In case you missed it, here is my contribution to National Flash Fiction Day’s FlashFlood this year:
It was that elusive thing, the first day of summer. The day when you fling off your cardies and your winter boundaries. So it was that at 12 noon sharp Charmaine and Sophie could be seen emerging from the dingy office where they worked, heading for Porky’s Pizzeria, just up the street. The local dosser, Ed the Rags, was sitting in a doorway crying out for the price of a cup of tea as usual.
There was a queue at Porky’s. As usual. The girls were happy to wait in the sunshine for their “You must be smoking!” specials with smoked cheese, bacon, pepperoni and smoked sausage. As they had their faces raised to the sun neither of them noticed Ed the Rags approaching. Someone must have slipped him a fiver. He pushed to the top of the queue and no-one tried to stop him, be it out of guilt or revulsion, because he ponged something terrible.
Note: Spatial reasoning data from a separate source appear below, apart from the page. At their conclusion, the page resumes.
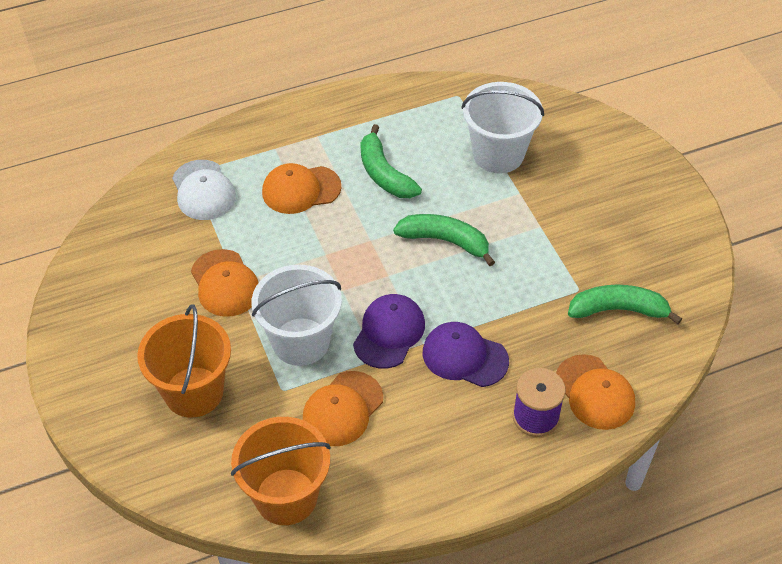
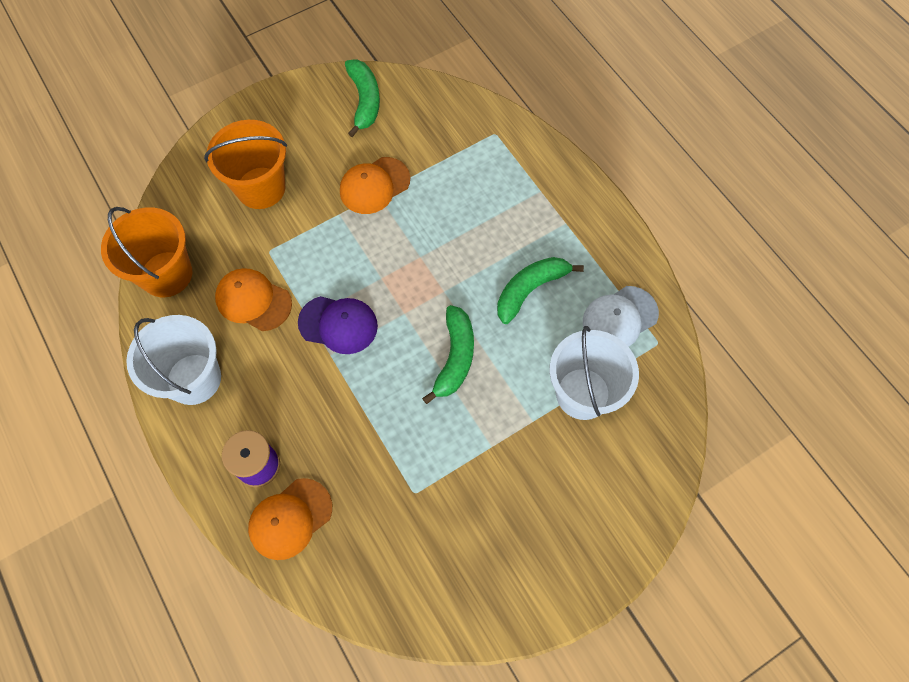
camera: 80 degrees right, 15 degrees up
(203, 190) = (476, 146): white cap -> white cap (619, 318)
(301, 190) = (494, 222): orange cap -> none
(301, 342) = (320, 255): white bucket -> white bucket (194, 379)
(464, 356) = (319, 393): purple cap -> none
(618, 310) = (394, 536): green banana -> green banana (364, 101)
Ed got his pizza and emerged from the café dripping cheese and tomato onto the street and himself as he shoved the hot pizza into his mouth. A shout went up from inside. Had Ed run away without paying? It didn’t look like it, the way he was ambling with a beatific smile on his face. But following him and sniffing at his shoes, was a pig. A genuine porker!
Charmaine jumped back and Sophie squealed as her friend’s stiletto nearly pierced her foot. Other people were spilling out of the doorway holding their noses. A pungent odour swirled in the air, and it was not the sweet smell of baking dough mingling with cooked meats, but something altogether more earthy.
Francesco, chef-patron of Porky’s, emerged in a cloud of Italian expletives, waving a tea-towel at the retreating backs of Ed and the porker.
“Finito!” he cried. “Ze lunch is finito. Zat pig has made escremento in my café. Eet is a dirty dog.”
People watched as Ed the Rags and the pig processed down the street. Ed seemed to remain blissfully unaware of his follower, engrossed as he was in the rich flavours of his pizza. Then the pig must have pulled at his coat, because he turned and saw it. What he did next was either poignant or gross, depending on your point of view. He bent down and offered the beast his last piece of pizza. The pig swallowed it whole and ran off down the street.
It turned out that the pig had escaped from a lorry that was taking it to market and run in the open back door of Porky’s. It’s now gone to live the rest of its days in a community farm, where it may not get pizza but children feed it other titbits daily. Ed the Rags got his his toothless grin in the local paper and some kindly old soul has paid for him to have pizza every week from Francesco.
As for Porky’s, it’s thriving more than ever, it’s name finally justified!